Matthew looked at Sylvain, who shrugged and then nodded as if to say he’d no idea what Matthew’s plan was, but he supported it. Encouraged, Matthew said, “Let me tell you what I think happened, Miss Melody, and you can correct me if I’m wrong.”
She looked even more grave. “All right.”
“Your real name isn’t Melody Doyle, it’s Melody Morrow,” said Matthew. “Bart Morrow was your brother. Your parents, who were very wealthy, had passed away, leaving Bart as your guardian.”
A faint alarm had crept into Melody’s expression, but she only nodded. “Continue.”
Matthew said, “You lived a sheltered life with Bart, until you encountered a vampire who bit you—and turned you. You went through it all—the death, the change. When you rose again, you were likely desperate to see someone from your old life. Most vampires are, which is why I am guessing that you were turned by a vampire who abandoned you. Left you cruelly to rise alone, to face a new and terrifying world without guidance.”
The room was very still. All of the vampires were staring at Matthew, as if they had never heard a nonvampire speak with compassion of their experience: of the shock of death-in-life, the loneliness. Probably they had not.
“You ran to Bart, who had always taken care of you,” said Matthew.
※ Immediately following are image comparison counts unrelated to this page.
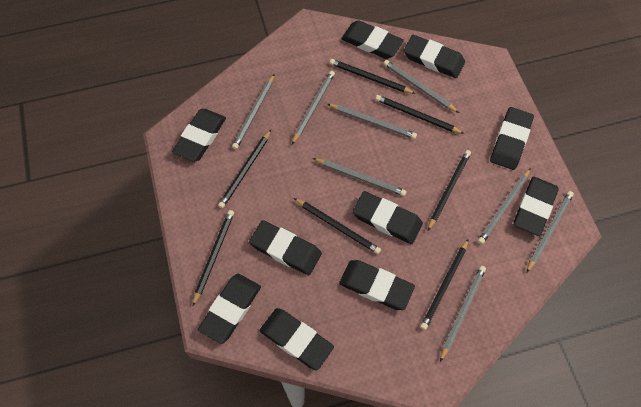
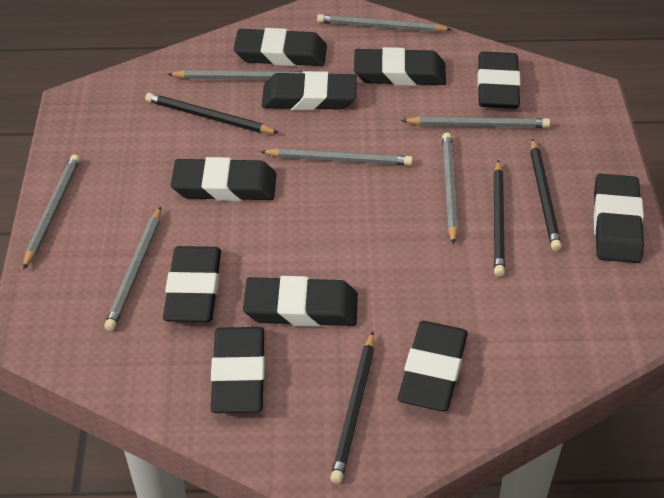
black pencil: 7 -> 4
grey pencil: 8 -> 7

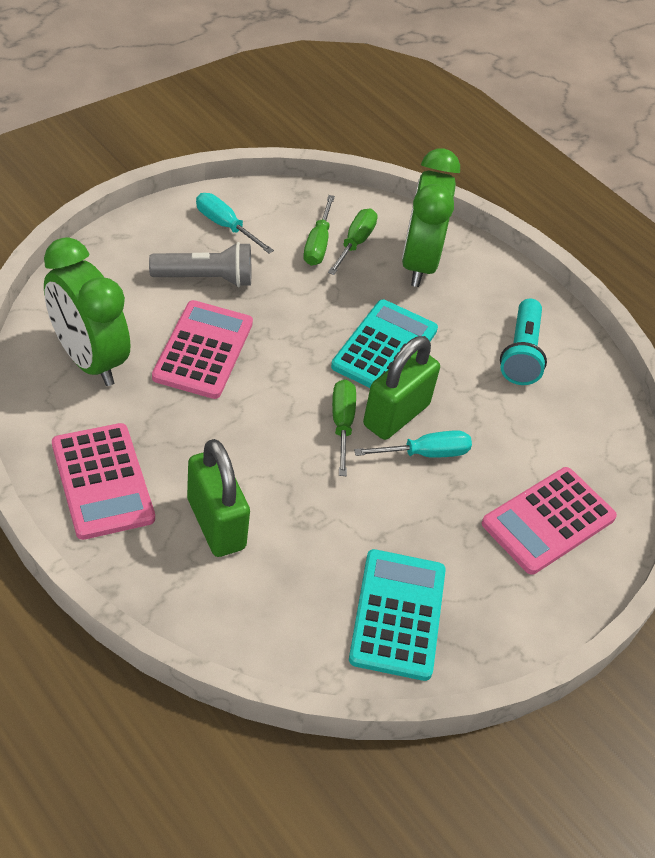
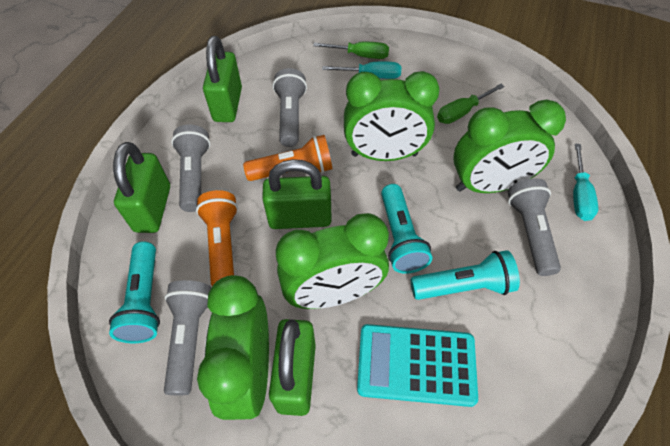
green clock: 2 -> 4
green padlock: 2 -> 4
green screwdriver: 3 -> 2
grey flashlight: 1 -> 4
orange flashlight: 0 -> 2
pink calculator: 3 -> 0
turquoise calculator: 2 -> 1
turquoise flashlight: 1 -> 3

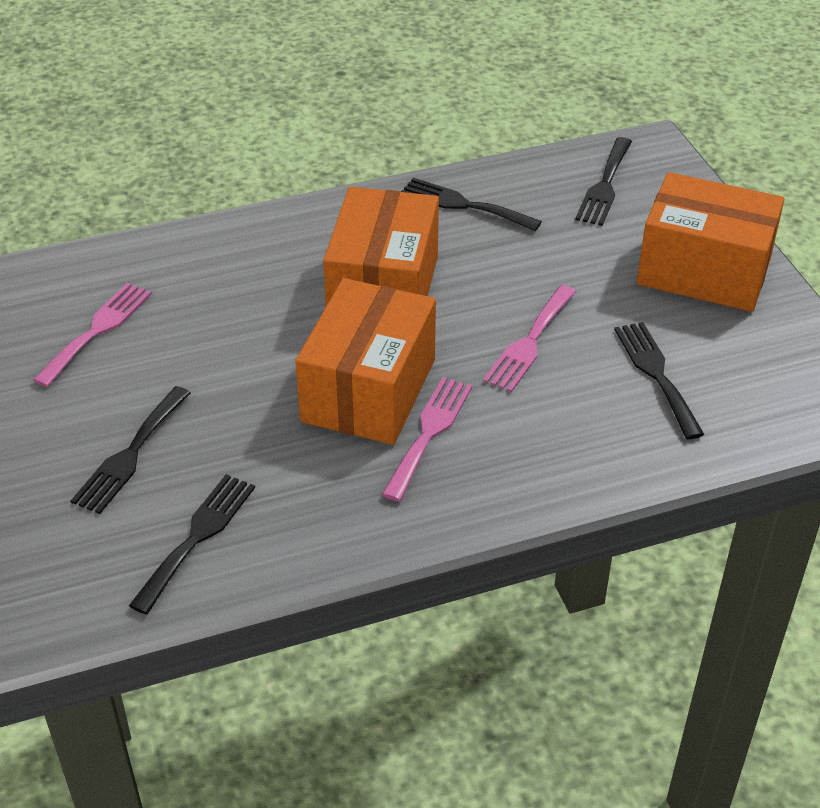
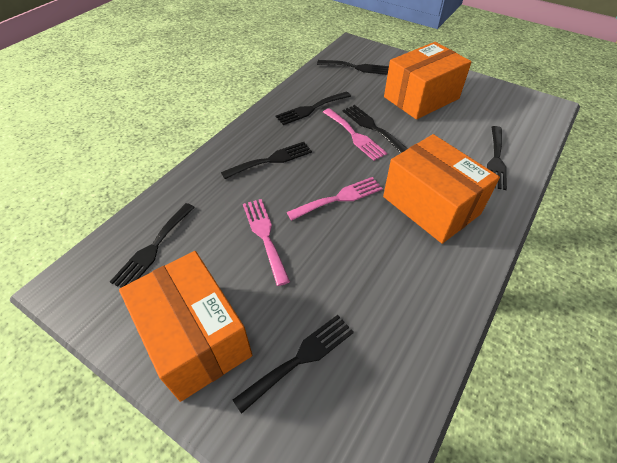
black fork: 5 -> 7

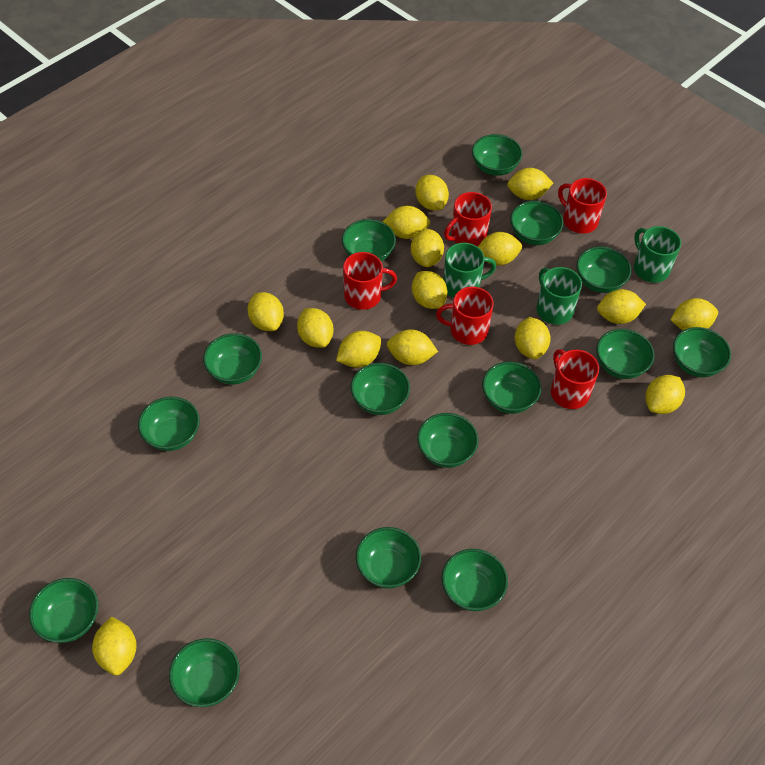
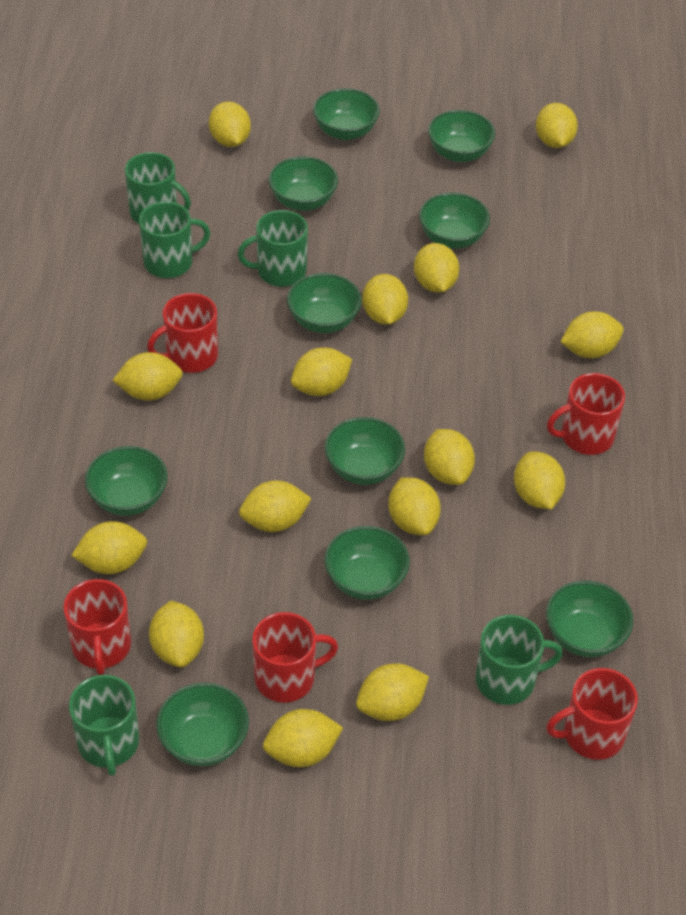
green bowl: 15 -> 10
green mug: 3 -> 5

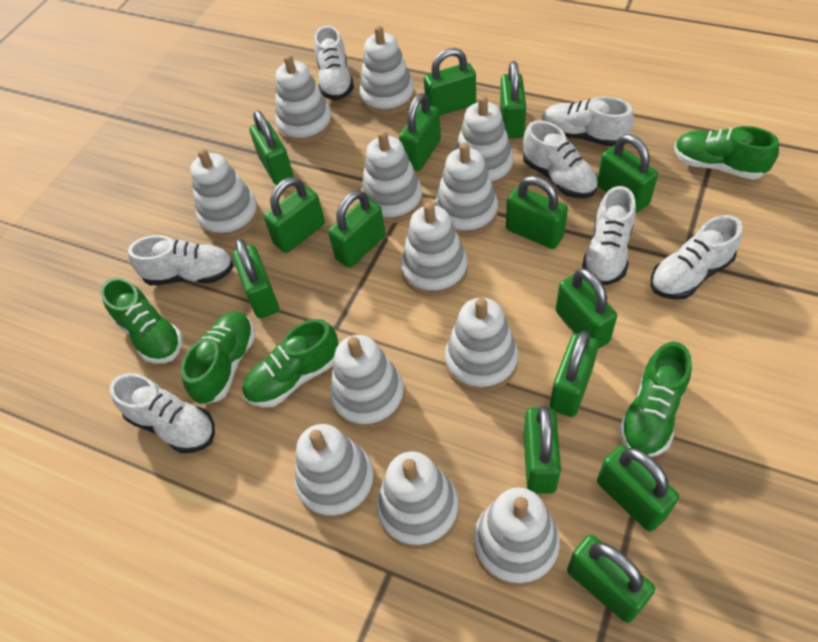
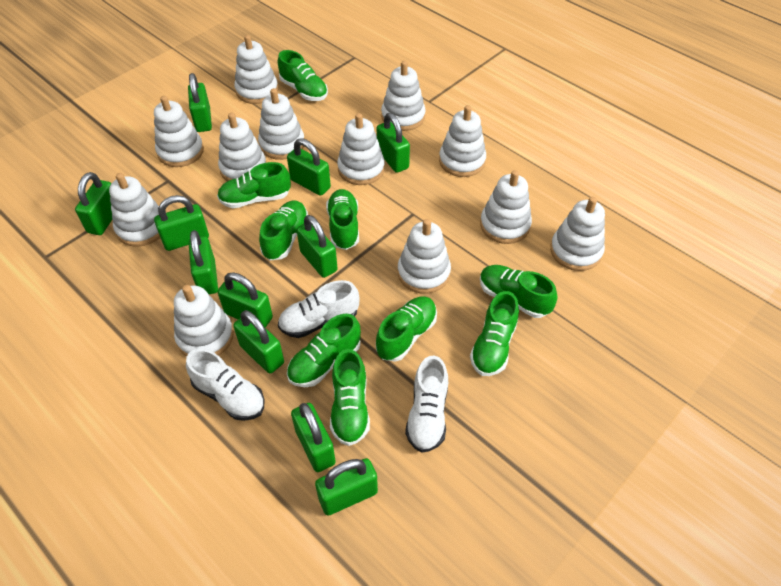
green padlock: 14 -> 11
green shoe: 5 -> 9
white shoe: 7 -> 3

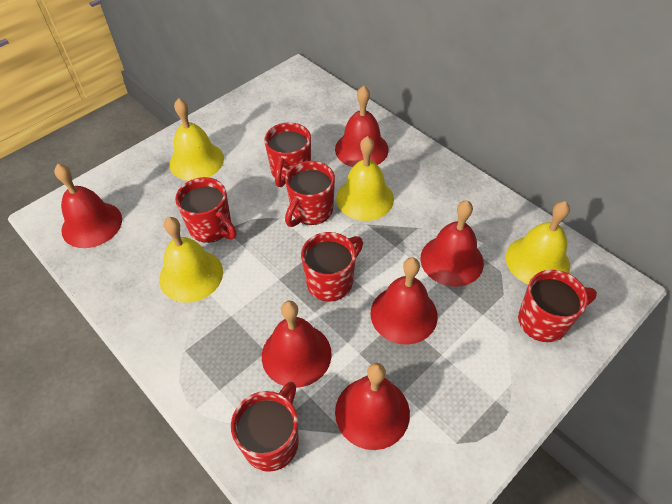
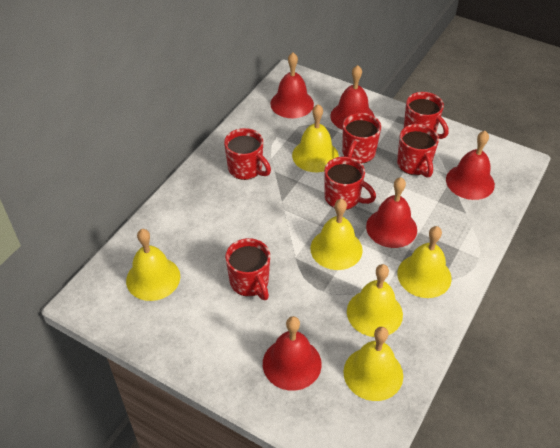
red bell: 6 -> 5
yellow bell: 4 -> 6

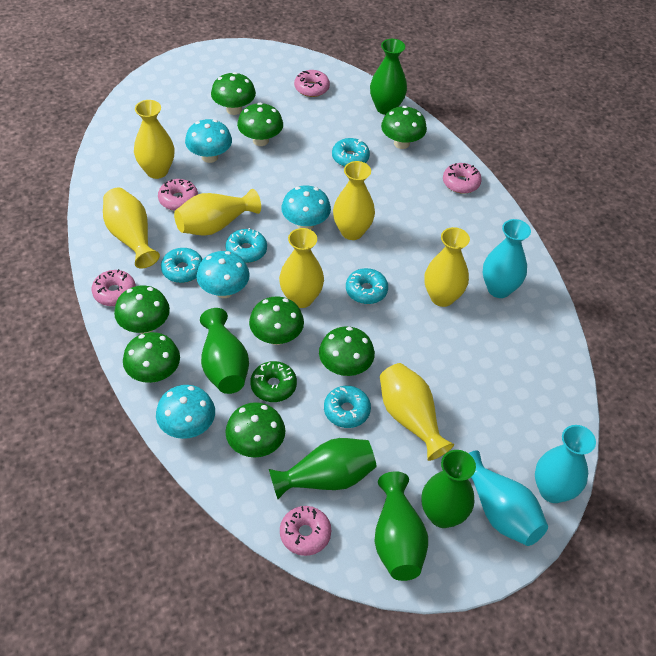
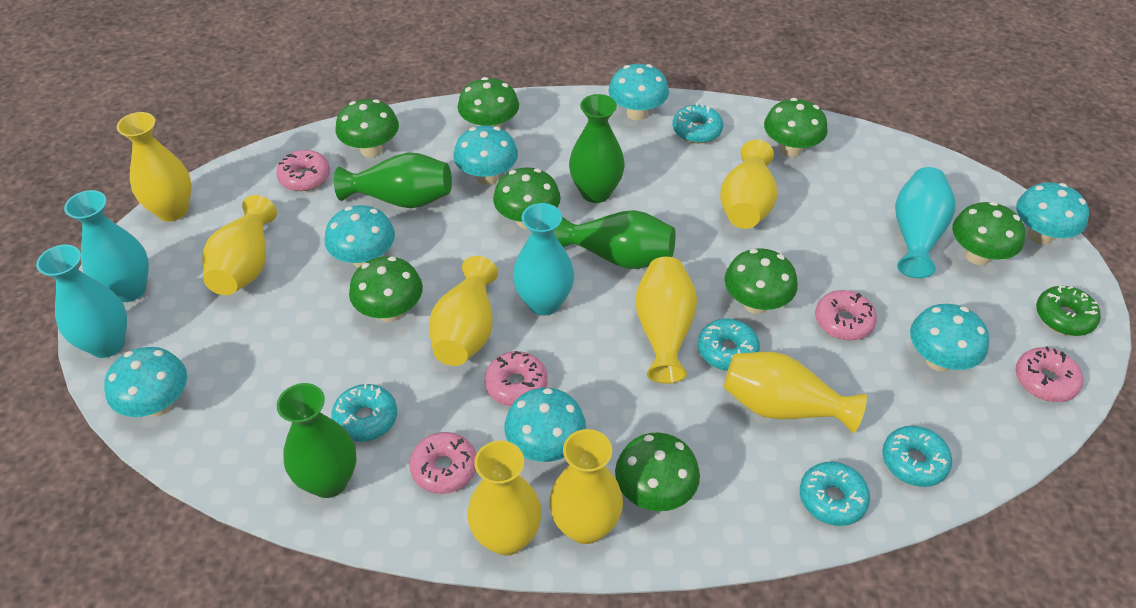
green vase: 5 -> 4
turquoise mushroom: 4 -> 7
turquoise vase: 3 -> 4
yellow vase: 7 -> 8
“But he had already buried you, already considered you dead. When you came to him, he thought he was seeing an evil spirit. Even when you told him what had happened, he responded in the worst way possible. He called you a demon and a devil—he said you were damned for eternity. You fled from him, and somehow you found the Palmer players. A theater troupe of vampires on the eve of a world tour. They took you in.”
“They found me,” Melody whispered. “I had broken into an old theater. I was desperate to find a place I might sleep during the day. I was starving when they discovered me, close to death. After they saved my life, I begged Virgil to bring me along with them when they left Ohio. I had always liked acting, and I wanted nothing more than to get as far as possible from my brother.”
“And you’d thought you’d escaped him entirely, I’d guess, when he turned up suddenly on the Majestic.
You were puzzled at first when he pretended not to know who you were, but I saw how nervous you were at dinner when the captain seated you at the same table as Bart.
Not to mention the way he reacted when you said you’d had a brother but he was dead. ”
Melody lifted her chin. “He was dead to me. Even then, I thought—”
“That he might have come in the spirit of reconciliation? Drawn to the Majestic by brotherly love or some hope of forgiveness? But he hadn’t, of course. You had something he wanted. The Queen of Night.”